He offers both "a prattle of parrots" and "a company of parrots," but only if "company" is used as a pun.
I'm not sure what he means by that.
"as a pun"....no me neither
What a great title for a book! An Exaltation of Larks....I think larks might win the prize for the best collective noun
I think I'd like "exaltation of larks" better if I had more than the barest comprehension of what a lark actually is. (And my barest comprehension is only based on the first couple of lines of a Percy Shelley poem, which I think is called "Ode to a Skylark," so I'm not sure I could pick a skylark out of a line-up.)
I think I'll stick with "a murder of crows" and "an unkindness of ravens."
yes I have to admit I have little working knowledge of larks except from Romeo and Juliet and Vaughan Williams' "The Lark Ascending" - which is where I get the idea that it's pretty special.
However, an "unkindness of ravens" sounds fantastic as well...now I'm really torn....
the din has been a little dulled from the rain now though which is good
You have rain? Man, I'm jealous. It doesn't look as though it will ever rain down here again.
(There's a lark in Romeo and Juliet? Is that in the morning-after scene where they're trying to convince each other that it was actually a nightingale, another bird about which I know nothing?)
yes...the morning after...I think it goes something like "it was the nightingale and not the lark...blah, blah, blah"....I know nothing about the habits of either so the significance of it was always a little lost on me but i'm guessing one means it's morning...perhaps the lark? Or perhaps it's more metaphorical than that? I'm sure there's someone out there who knows these things :)
yes nice rain...has gone out to sea now though i think...sun is shining
If I remember my H. E Bates correctly, nightingales do sing during the day, sometimes, but are one of the few songbirds that are essentially nocturnal in habit.
(Although I'm assuming by "nocturnal," I actually should be talking about dusk, which is just an unfamiliar concept to anyone raised in Australia except maybe for some Tasmanians.)

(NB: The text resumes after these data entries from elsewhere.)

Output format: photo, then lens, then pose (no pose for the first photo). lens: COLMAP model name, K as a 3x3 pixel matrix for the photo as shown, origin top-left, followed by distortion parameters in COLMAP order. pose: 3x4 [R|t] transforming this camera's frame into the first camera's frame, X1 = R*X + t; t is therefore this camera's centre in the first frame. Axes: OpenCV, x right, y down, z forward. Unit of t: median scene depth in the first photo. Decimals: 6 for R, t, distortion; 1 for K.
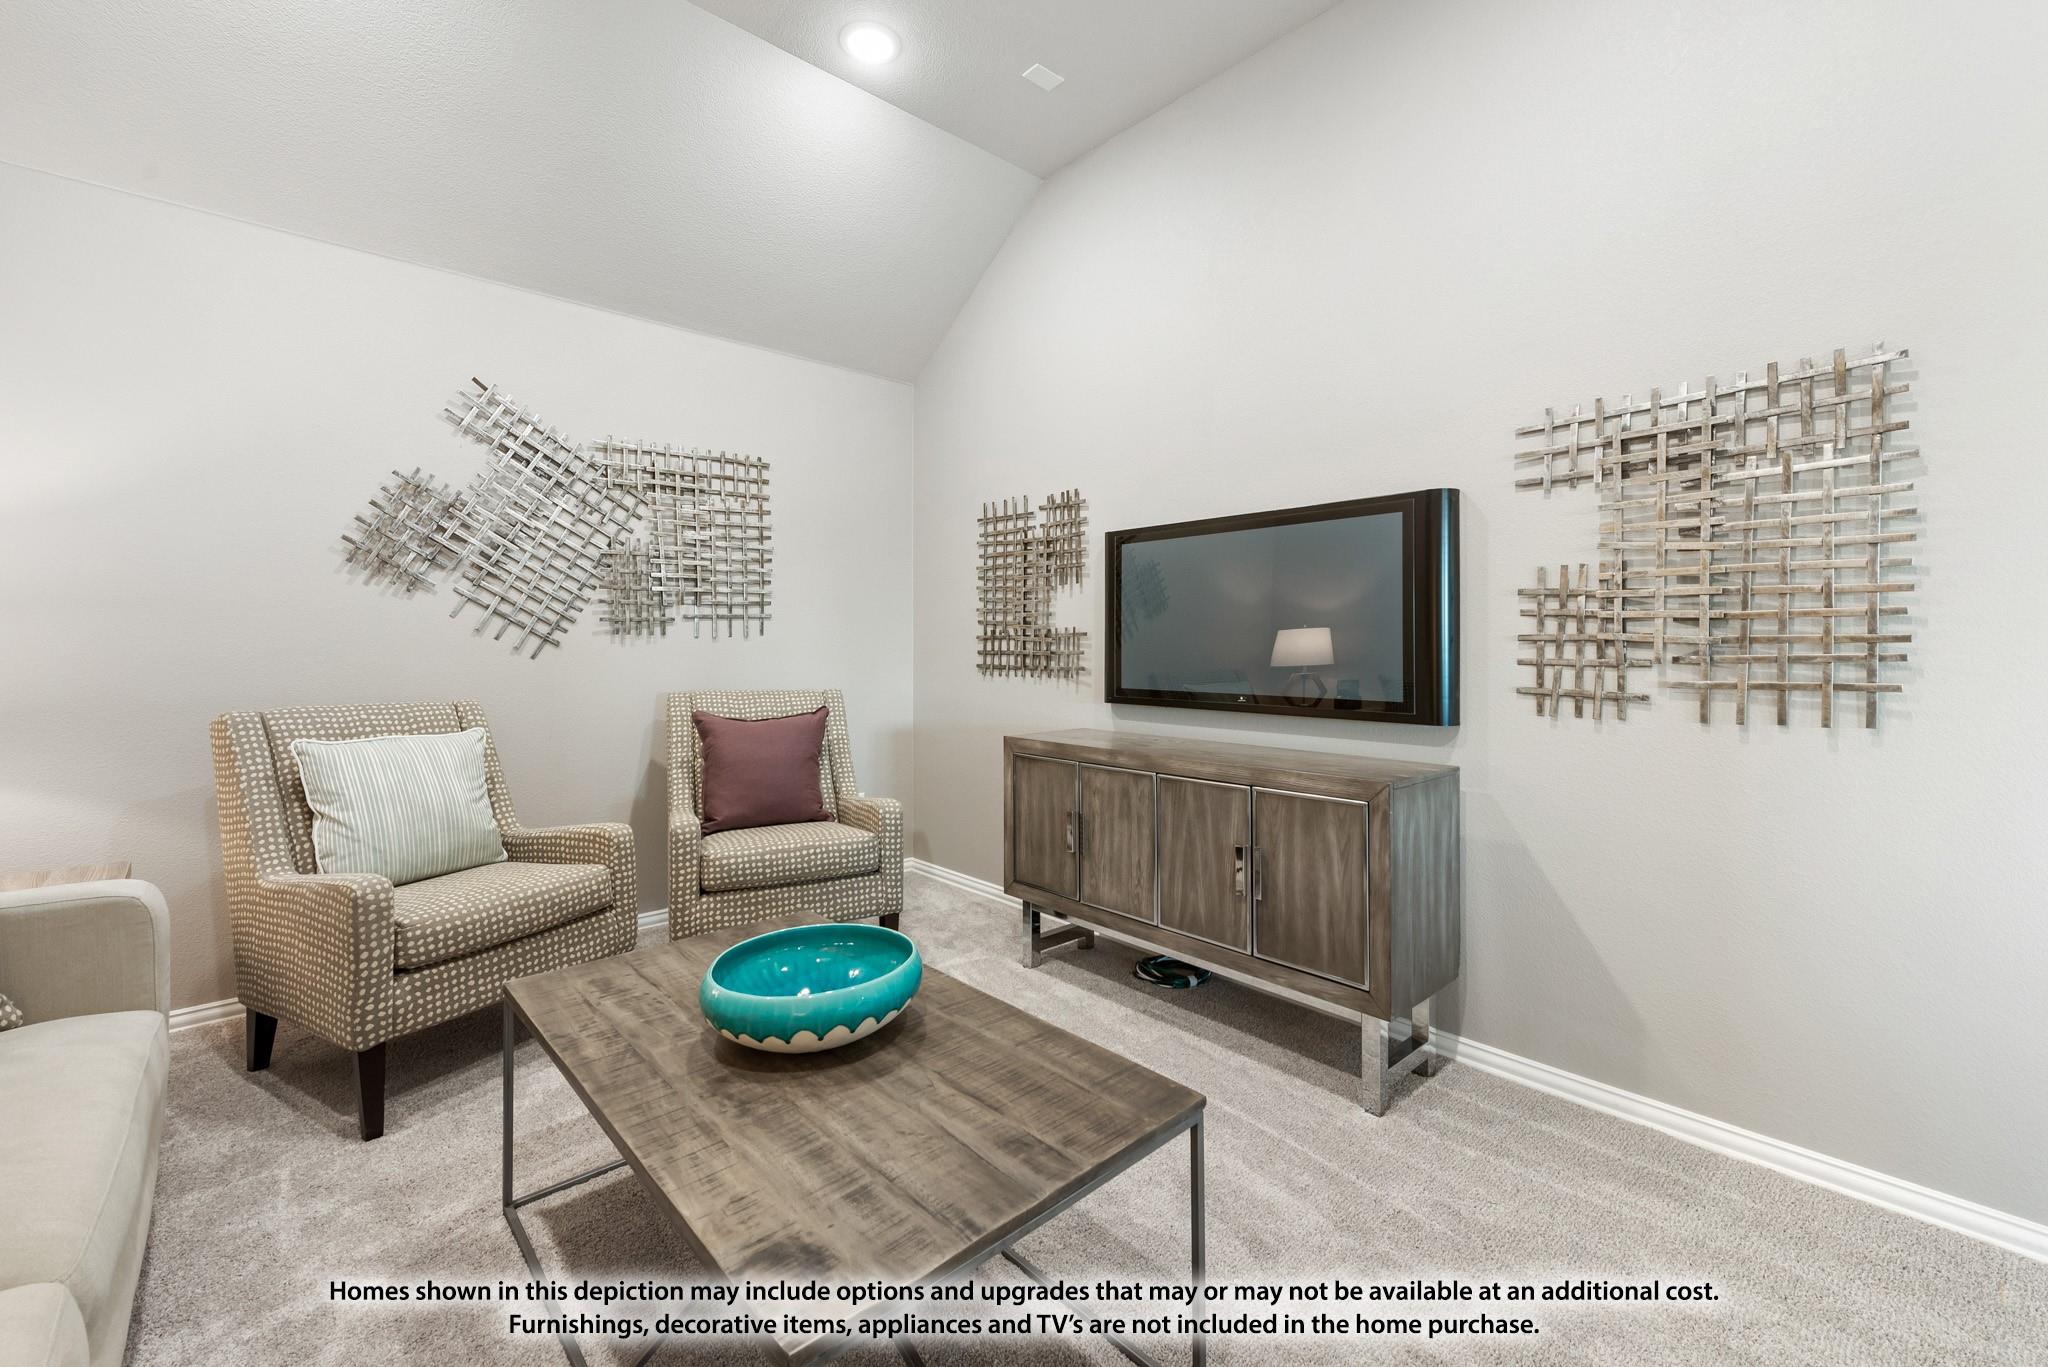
lens RADIAL K [[857.4, 0, 1026.0], [0, 857.4, 648.9], [0, 0, 1]] dist [0.000264, -0.000119]
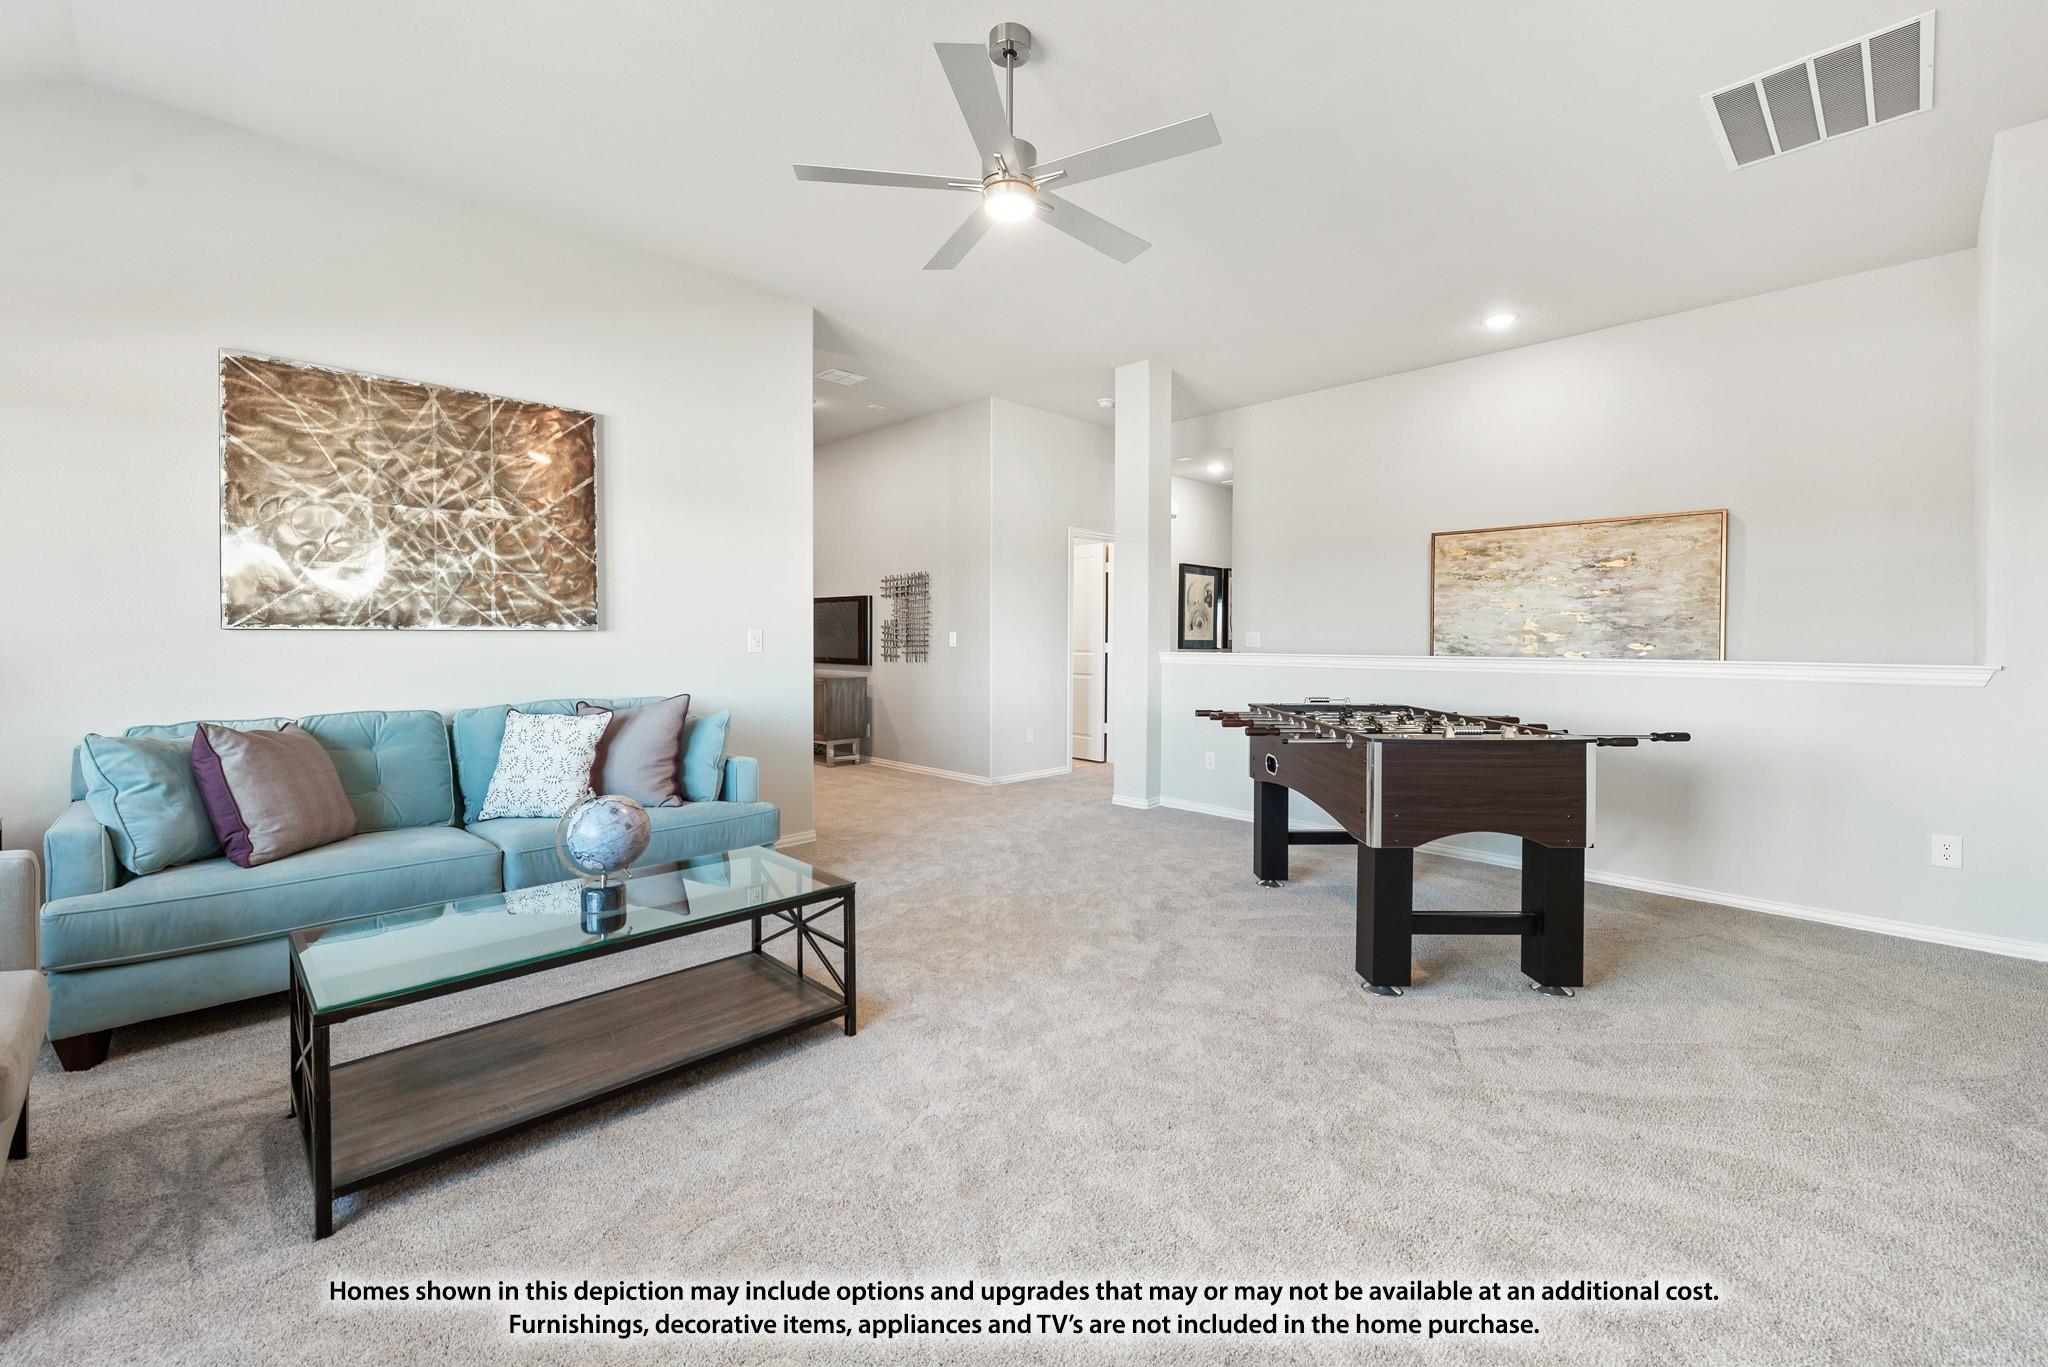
lens RADIAL K [[857.4, 0, 1026.0], [0, 857.4, 648.9], [0, 0, 1]] dist [0.000264, -0.000119]
pose [[0.999117, 0.004925, 0.041728, 0.990006], [-0.005391, 0.999924, 0.011081, -0.016641], [-0.041670, -0.011296, 0.999068, -2.447236]]
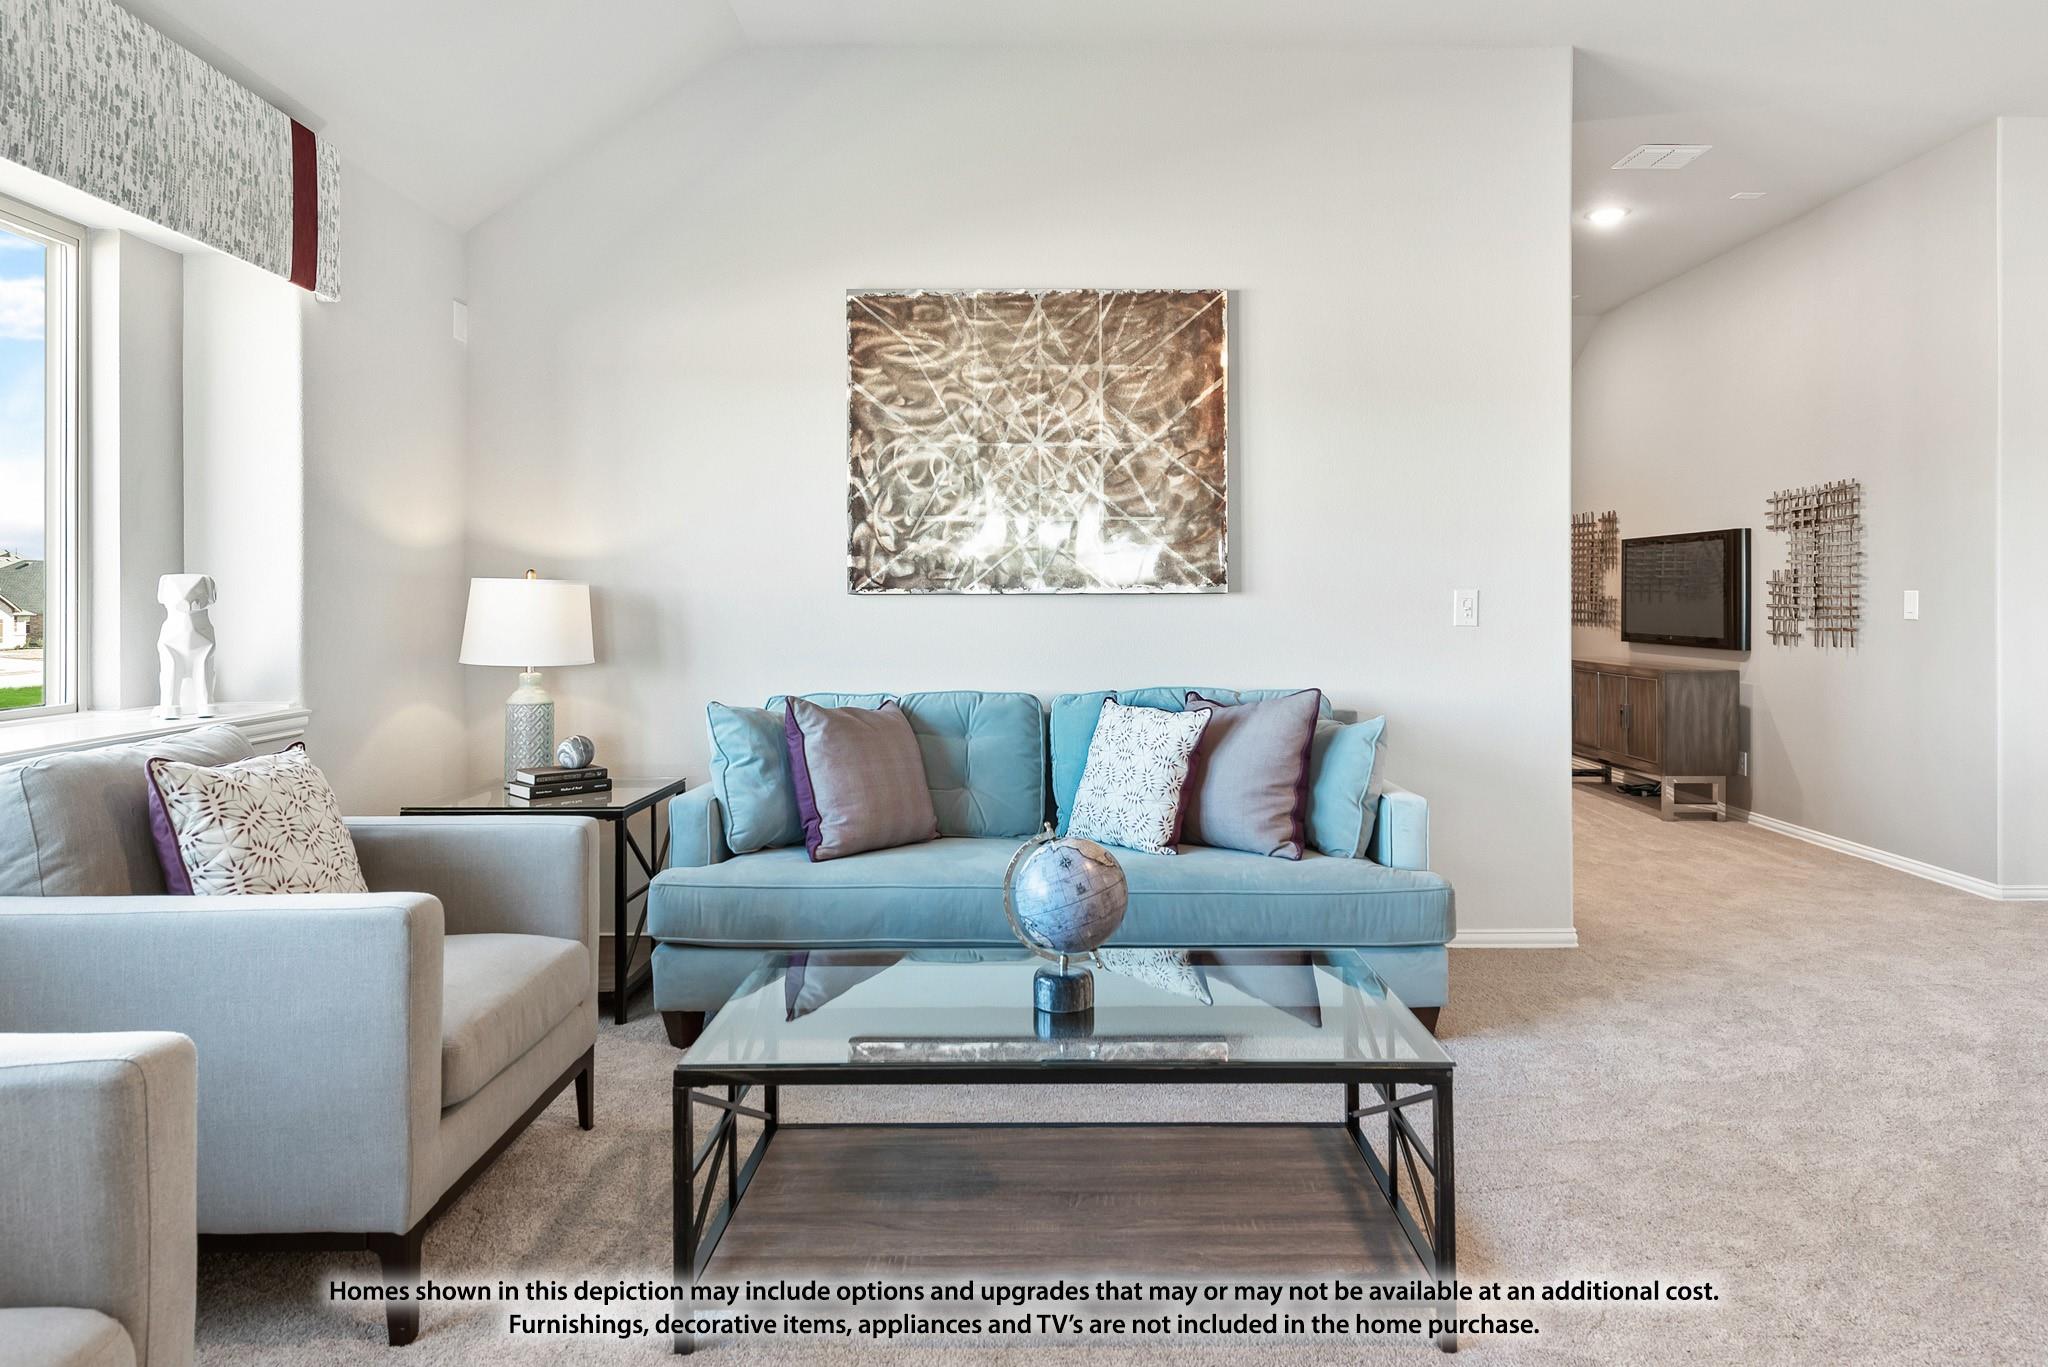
lens RADIAL K [[1206.5, 0, 1027.5], [0, 1206.5, 598.2], [0, 0, 1]] dist [0.018633, -0.010707]
pose [[0.741104, 0.001109, -0.671389, 1.155316], [-0.003276, 0.999993, -0.001965, -0.017805], [0.671382, 0.003656, 0.741103, -2.155913]]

So they're arguing that the dawn chorus is actually the nightingale singing in the dark.
I think I'll stick to John Donne. Romeo and Juliet frankly creeps me out a little: why was the nurse so obsessed with Juliet's sexual experience? In fact, why was everyone so desperate for the two of them to sleep together, under the circumstances?
i suppose if they didn't sleep together there would be no plot and they wouldn't end up dead and therefore no tragedy?
Just guessing!
now you point it out the nurse is a bit of a weird character...and in the end didn't do a very good job of looking after juliet because she ended up dying. hmmm...nurse for hire? i don't think so!
glad you've solved the mystery of the birds though!